Vieles ist unklar beim
Projekt Lobautunnel

Die Berichterstattung zum Lobautunnel zeigt einmal mehr, dass alleine aus demokratiepolitischen Gründen die Hintergründe für die lange Prozessführung beleuchtet werden müssen. Der Durchschnittsbürger meint sonst aufgrund mangelnden Wissens, dass Umweltschützer und Bürger willkürlich die UVP-Verfahren verzögen! Tatsächlich findet keine ehrliche Bürgerbeteiligung statt, weshalb Betroffene erst spät zu Wort kommen.

Heinz Mutzek,

1220 Wien

Wie junge Menschen
Europa entdecken können

Nach langem Hin und Her hat
die EU bekanntgegeben, erstmals 15.000 kostenlose Interrail-Tickets an 18-jährige EU-BürgerInnen auszugeben. Aktivisten und Politiker verschiedenster EU-Länder haben sich jahrelang dafür eingesetzt, dass junge Schüler nach ihrem Schulabschluss in den Genuss eines solchen "DiscoverEU"-Tickets kommen.

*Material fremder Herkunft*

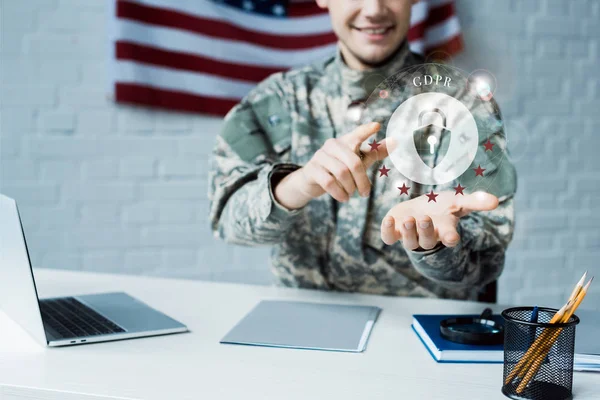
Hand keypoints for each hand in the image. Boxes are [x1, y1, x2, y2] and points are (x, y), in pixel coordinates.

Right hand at [274, 122, 387, 208]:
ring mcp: (320, 156)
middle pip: (354, 162)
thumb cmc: (340, 168)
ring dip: (350, 188)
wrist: (313, 181)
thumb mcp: (358, 160)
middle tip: (365, 194)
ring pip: (341, 173)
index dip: (367, 130)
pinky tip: (344, 198)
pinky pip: (329, 182)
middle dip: (362, 180)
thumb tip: (396, 142)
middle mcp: (332, 145)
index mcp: (345, 141)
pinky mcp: (312, 169)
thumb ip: (375, 152)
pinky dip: (339, 193)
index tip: (377, 126)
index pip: (357, 134)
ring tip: (352, 194)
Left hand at [380, 191, 498, 249]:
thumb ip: (475, 202)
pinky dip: (387, 231)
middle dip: (426, 231)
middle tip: (425, 219)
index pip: (449, 238)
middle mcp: (427, 236)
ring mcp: (410, 235)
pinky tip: (387, 220)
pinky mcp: (394, 232)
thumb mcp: (458, 201)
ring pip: (409, 242)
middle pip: (427, 241)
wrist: (420, 208)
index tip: (452, 238)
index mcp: (444, 230)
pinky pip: (389, 238)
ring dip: (408, 232)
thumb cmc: (441, 207)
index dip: (450, 238)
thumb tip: (495, 201)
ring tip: (408, 220)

Nach dem kürzlich veröffentlichten "Eurobarometer" halten nur knapp über die Hälfte der Österreicher die EU für ein profitables Projekt - der drittniedrigste Wert unter den Mitgliedsstaaten. Selbst die Niederlande, welche nach den Parlamentswahlen 2017 mit Geert Wilders’ rechtspopulistischer Partei (PVV) einen vermeintlich EU-kritischen Ruck erlebte, kamen gemeinsam mit Irland, Deutschland und Luxemburg auf je etwa 80 Prozent Zustimmung.

Es erscheint also in Zeiten von Brexit, Rechtsruck in den Nachbarländern Italien und Ungarn, Donald Trump sowie dem Rechtsstaatlichkeitsverfahren gegen Polen unerlässlich, der österreichischen Jugend die Möglichkeit zu geben, Europa zu entdecken und den Sinn von Zusammenarbeit zu verstehen. Die Anzahl der Bewerbungen in diesem Jahr wird wohl darüber entscheiden, ob und in welchem Umfang dieses Projekt für die Jugendlichen in den nächsten Jahren verfügbar gemacht wird.